### Seçilmiş metin parçası

———

Maalesef lubunya intiharlarının ardından da benzer bir yas süreci varmış gibi yapıyoruz ve transfobi-homofobi arkadaşlarımızı bizden çalmaya devam ediyor. Dönüştüren ya da güçlendiren yas müdahale edendir… Bu sorunlara karşı kendi aramızda gerçek anlamda değer ilişkilenmelerini kurmadığımız için radikal ve müdahale eden bir yas süreci de inşa edemiyoruz. Bu noktada patriyarkal yalnızlaştırmanın kendisine dair herkesin sorumluluğu olduğunu hatırlatmak isterim. Kimsenin ne devletten ne de toplumdan bir beklentisi yok zaten. Bizler kendi çeperlerimizdeki yalnızlık, çaresizlik, eksiklik duygularıyla intihar çukuruna sürükleniyoruz.
Bütün hayatım, yukarıda açmaya çalıştığım gibi, hiçbir şeyi değiştirmeyen yas görünümlü melankolik süreçlerle geçti. Ben de bu ülkedeki sürekli mesaiye kalan, bu sayede yas fabrikasını ayakta tutan emekçilerden biri olup çıktım. Beni bu yazıyı yazmaya getiren süreçte de şu soruyu sıklıkla sordum kendime: Peki, bunun bir alternatifi ya da bir çıkışı var mı? Bu da başka bir soruyu getirdi peşinden ve o soru da devrimci yas inşasına dair bir tartışmanın kapısını araladı zihnimde.

———

### Verilen kayıtlar
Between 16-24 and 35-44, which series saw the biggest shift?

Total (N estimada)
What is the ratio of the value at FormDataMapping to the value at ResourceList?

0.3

———

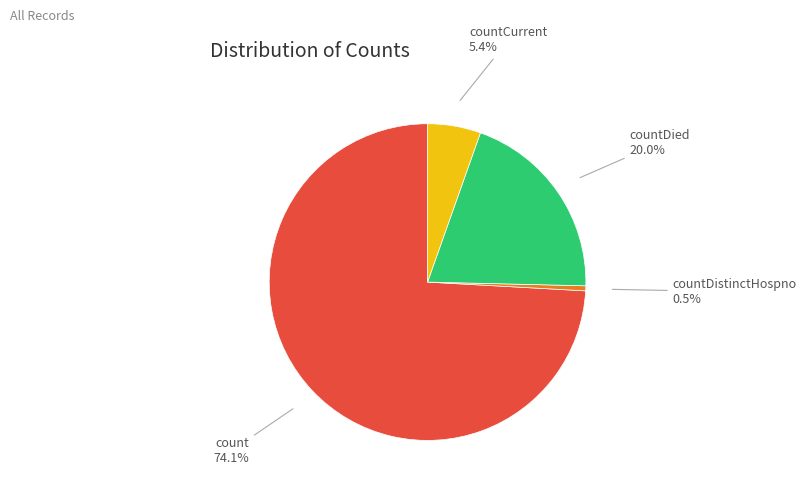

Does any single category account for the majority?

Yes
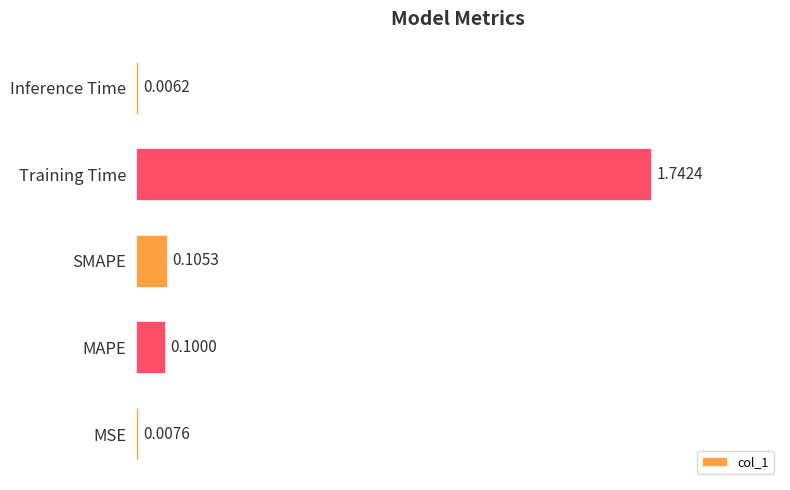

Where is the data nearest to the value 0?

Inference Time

———

### Alıştırma bölümleri
A: Aşağıdaki ifadelerin yas üzerine yazıyla örtüşüp örtüşmediğini belirtin ve her biri için evet ya da hayır deyip yazıdan belirleyici sözleri aynen alıntılayın: (i) Yazara göre toplumdan bir beklenti vardır. (ii) Yazar kendini yas fabrikasını ayakta tutan emekçilerden biri olarak görür. (iii) Yazıya göre dönüştüren ya da güçlendiren yas müdahale edendir.
B: Yas üzerine yazıdaki "Bütün hayatım, yukarıda açmaya çalıştığım gibi, hiçbir şeyi değiştirmeyen yas görünümlü melankolik süreçlerle geçti." cümlesini İngilizceye çevirin.
C: Yas üzerine yazıyı son cümlesinden sonra gelecek şekilde devam ettirin.
Kayıtlara bu alıştırmada ihtiyaç yoktur.

### Yanıtlar
A:
(i) Hayır: "Kimsenin ne devletten ne de toplumdan bir beklentisi yok zaten."
(ii) Evet: "Ben de bu ülkedeki sürekli mesaiye kalan, bu sayede yas fabrikasını ayakta tutan emekçilerden biri olup çıktım."
(iii) Evet: "Dönüştüren ya da güçlendiren yas müdahale edendir"

B: My whole life, as I have tried to explain above, has been spent in melancholic processes that look like mourning but change nothing.

C:
İçerisine düşürüldüğümüz çukurun kendisini değil, doğrudan bizi o çukura düşüreni işaret eden, onu konuştuğumuz ve onun karşısında bir “yetimler ittifakını”1 kurduğumuz; böylelikle bize dayatılan ölümleri, intiharları, zorunlu göçü, korkuları vs. kendisine geri fırlatacağımız bir yas inşasından, karşılıklı sorumluluk ve kolektif mücadele ilişkisinden bahsediyorum. Devrimci yas süreci kavramı ile, yukarıda açıkladığım melankolik yas sürecinden farklı olarak mağduriyetlerin sebeplerine ve yapısal olduklarına işaret ediyor, meselenin kendisi ile sebebi arasındaki ilişkiyi açığa çıkarmaktan ve ona müdahale etmeyi kastediyorum.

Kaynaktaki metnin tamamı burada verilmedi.